Dr. Derek Johnson, assistant professor of pediatrics and director of the Division of Allergy and Clinical Immunology at Temple University Children's Medical Center in Philadelphia, agrees that while it is a difficult dilemma, the best thing may be to remove household pets.
Despite common myths, washing the pet does not prevent the dander or skin from causing allergies. It can take up to six months to a year for the cat allergen levels to start to decrease after a cat has been removed. Therefore, it is crucial to keep the pet out of the allergic child's bedroom, Dr. Johnson says.
If the pet remains in the house despite a child's allergies steps can be taken to separate the child and pet. "Door closers help ensure the bedroom door stays closed at all times so the pet can't get in to sleep on the bed," Dr. Johnson says.
Over-the-counter medicines can be used to help with allergies on a regular or as needed basis to combat pet allergies. For occasional visits, say to a grandparent's house where there is a cat or dog, over-the-counter antihistamine medications, such as Benedryl or Claritin, are often helpful.
Janice Young, a mom from Marlton, N.J., says that she owns two cats and while no one in the family has ever been allergic, a good friend is. "Our friend has to visit during the nice weather (and we dine on the patio), or he takes prescription medication before he leaves home," she says.
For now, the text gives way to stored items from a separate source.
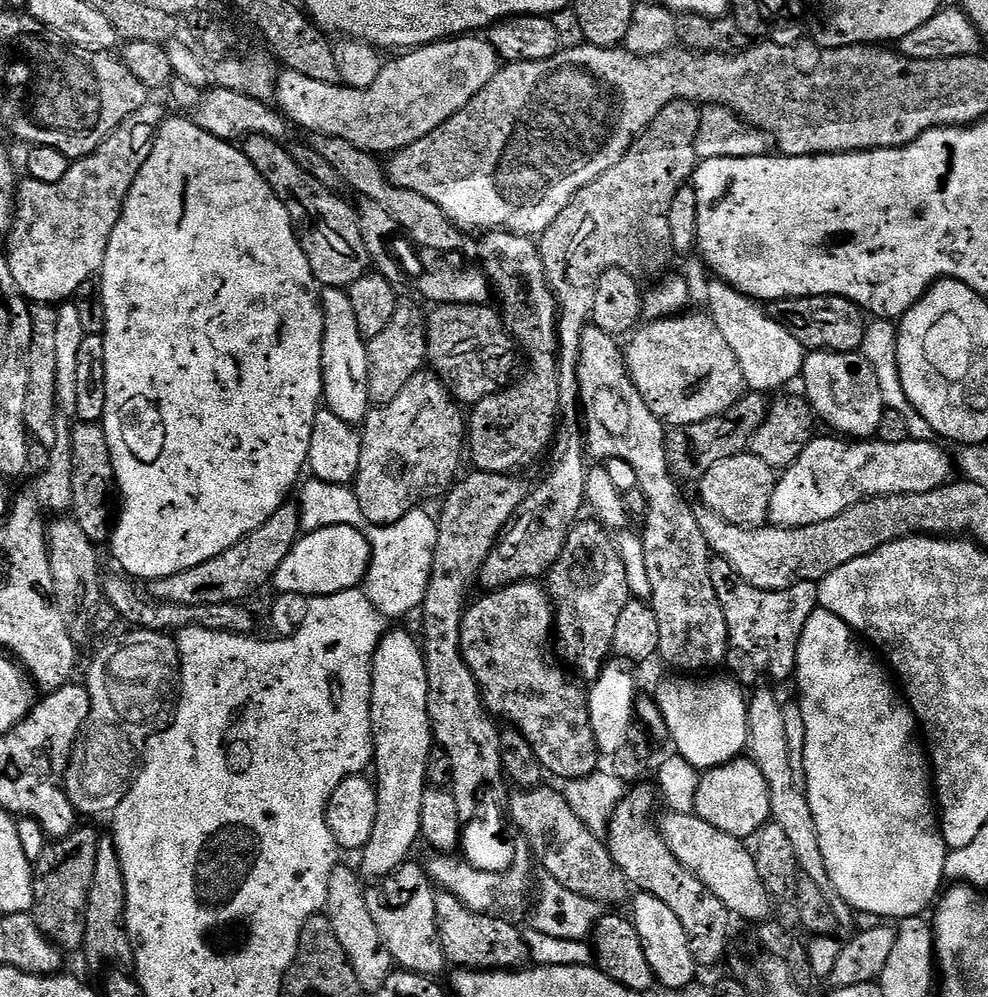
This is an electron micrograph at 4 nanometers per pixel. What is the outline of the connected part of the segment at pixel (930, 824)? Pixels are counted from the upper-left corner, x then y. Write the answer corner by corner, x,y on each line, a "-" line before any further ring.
817,606
810,614
810,618
806,618
806,626
800,635
796,651
796,671
794,673
796,688
800,691
800,720
804,723
802,787
804,795
808,797
810,814
814,816
814,830
818,834
818,846
822,850
822,862
826,864
826,874
831,891
838,893
857,913
865,912
868,916
880,916
876,918
887,918
889,921
899,922
907,920
909,916
924,916
927,913
927,908
929,907
929,911
937,903
942,892
940,883
945,883
946,880
944,866
950,849
945,846
940,833
930,761
922,751
922,744
918,739
916,715
902,699
901,693
898,691
893,677
886,671
885,665
881,663
878,656
878,661
876,661
875,655
877,656
877,653
865,647
854,635
852,629
848,627
848,624
842,622
842,618
838,618
836,614
830,614
830,610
"Over-the counter antihistamines such as Benedryl can make a child or adult sleepy," Dr. Johnson says. "Other newer generation antihistamines, like Claritin and Alavert, do not cause sedation." He notes that the most effective medical allergy treatments are prescription intranasal steroids or prescription nose sprays. Allergy shots are also available and are effective but may take several years of therapy.
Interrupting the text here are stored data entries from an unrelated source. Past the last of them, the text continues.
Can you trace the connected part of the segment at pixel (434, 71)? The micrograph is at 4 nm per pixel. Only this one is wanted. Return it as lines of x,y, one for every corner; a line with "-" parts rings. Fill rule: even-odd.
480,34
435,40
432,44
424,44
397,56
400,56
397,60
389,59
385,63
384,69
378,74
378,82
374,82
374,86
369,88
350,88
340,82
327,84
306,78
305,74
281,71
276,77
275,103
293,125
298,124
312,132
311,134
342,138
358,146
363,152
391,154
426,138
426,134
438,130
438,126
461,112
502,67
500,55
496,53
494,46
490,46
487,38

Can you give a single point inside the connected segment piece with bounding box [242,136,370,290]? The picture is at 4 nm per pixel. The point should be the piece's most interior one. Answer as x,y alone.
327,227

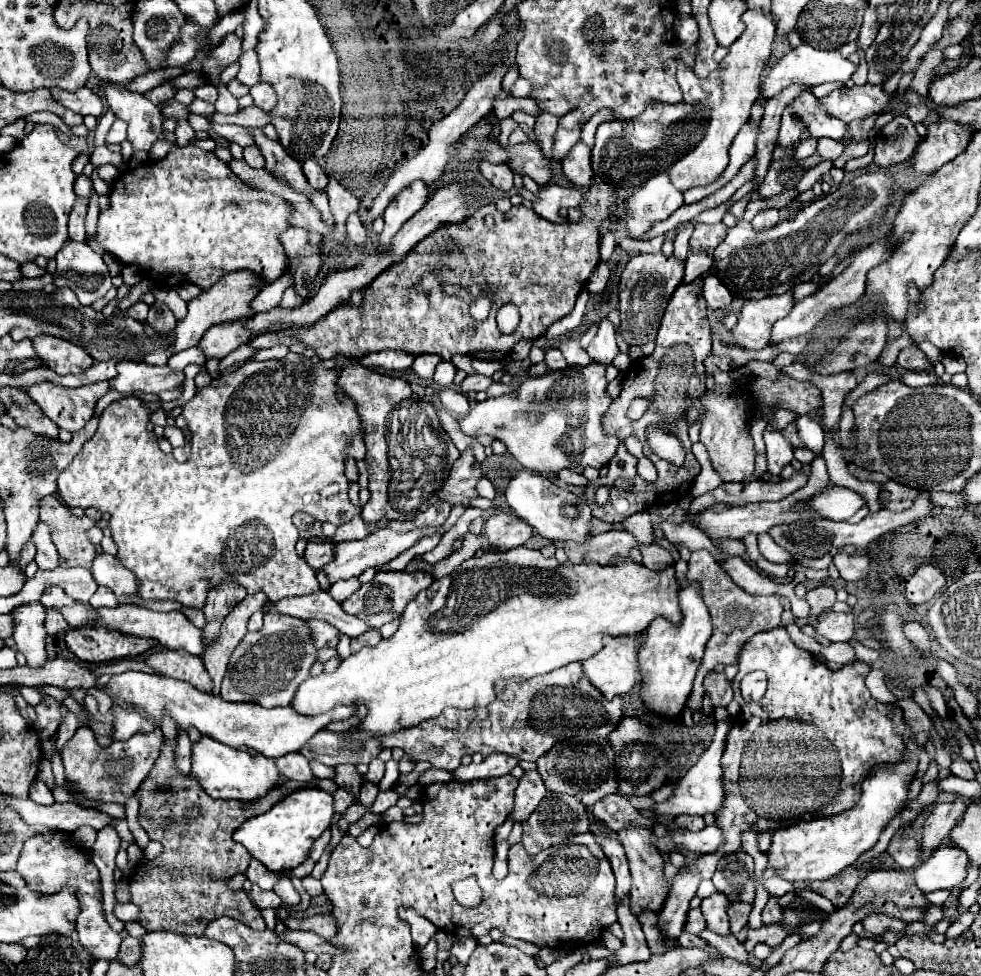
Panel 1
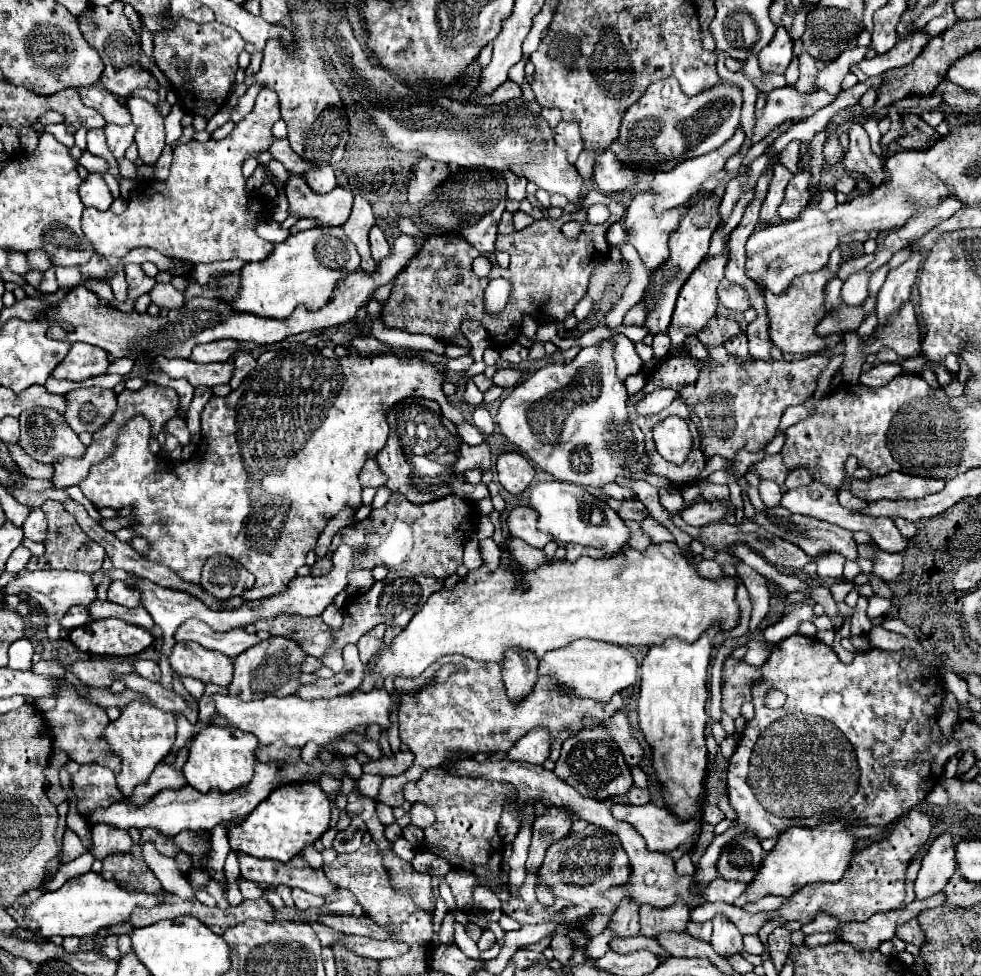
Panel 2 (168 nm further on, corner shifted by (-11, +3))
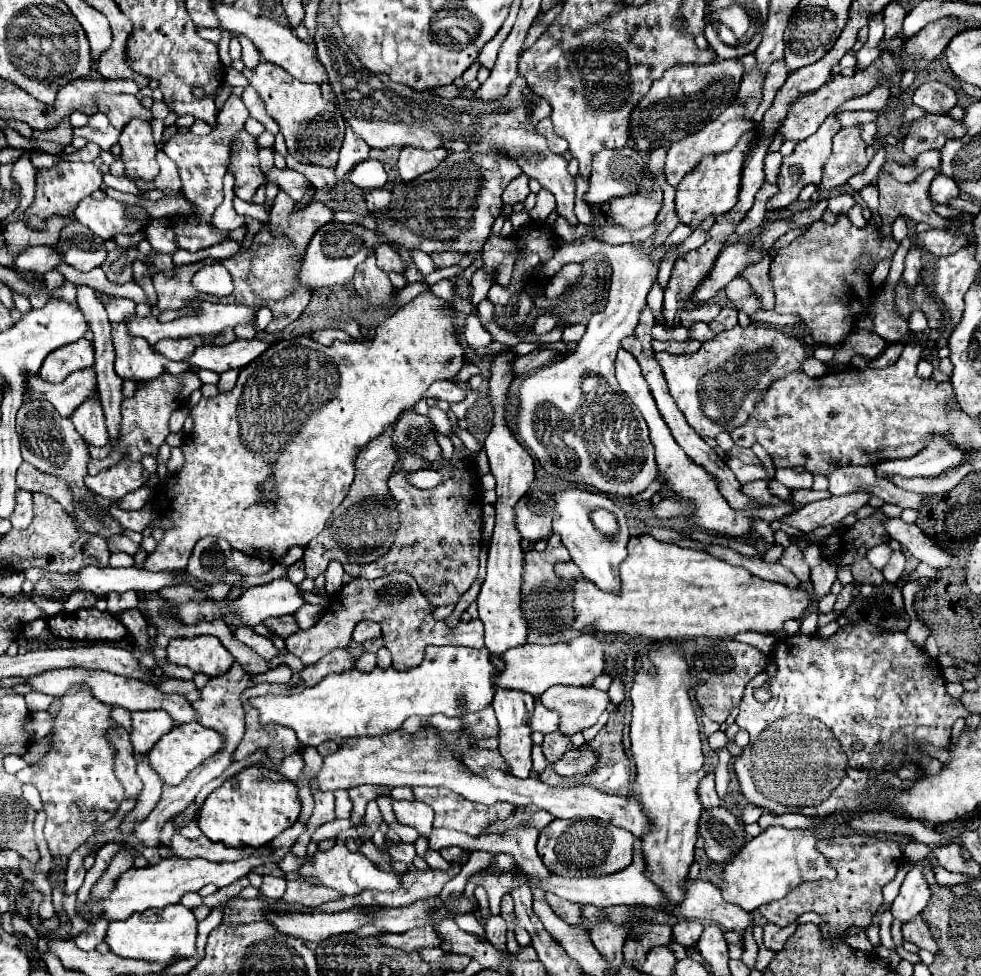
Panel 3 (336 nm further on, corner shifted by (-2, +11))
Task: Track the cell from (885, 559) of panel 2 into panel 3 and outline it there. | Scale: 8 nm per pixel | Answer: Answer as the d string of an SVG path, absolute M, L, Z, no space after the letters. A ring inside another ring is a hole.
M892 552L892 558L890 558L890 562L886 564L886 568L884 568L884 578L886 578L886 582L896 584L896 582L902 578L902 574L904 574L904 564L906 564L904 552Z

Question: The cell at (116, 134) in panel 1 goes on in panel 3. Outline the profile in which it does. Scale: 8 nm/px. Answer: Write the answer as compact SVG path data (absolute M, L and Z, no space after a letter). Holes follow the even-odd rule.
M98 112L92 114L88 118L88 124L78 130L78 136L84 136L88 142L98 144L102 150L110 150L118 142L120 132L108 122L108 118L102 112Z

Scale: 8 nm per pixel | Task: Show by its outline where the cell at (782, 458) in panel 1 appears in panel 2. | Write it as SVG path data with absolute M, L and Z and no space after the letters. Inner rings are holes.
M775 454L775 456L767 456L763 462L757 464L757 474L761 478L769 478L769 480L775 480L779 486L783 486L787 474L789 474L789 468L785 466L781 454Z

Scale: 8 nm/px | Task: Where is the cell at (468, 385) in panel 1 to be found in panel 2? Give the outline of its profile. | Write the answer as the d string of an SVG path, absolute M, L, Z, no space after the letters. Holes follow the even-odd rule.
M501 368L501 370L497 370L495 374L493 374L493 384L495 386L501 386L501 388L513 388L515 384L517 384L517 380L521 378L521 372L519 370L515 370L515 368Z

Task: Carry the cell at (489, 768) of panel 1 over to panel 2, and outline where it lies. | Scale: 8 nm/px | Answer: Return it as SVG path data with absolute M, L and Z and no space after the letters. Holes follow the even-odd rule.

The Humane Society notes that pet owners are quick to relinquish their animals when they don't think they have alternatives. According to the Society, for people who have non-life-threatening allergies and also own a pet a combination of approaches – control of symptoms using medicine, good house-cleaning methods and immunotherapy (allergy shots) – is most likely to succeed in allowing an allergic person to live with pets.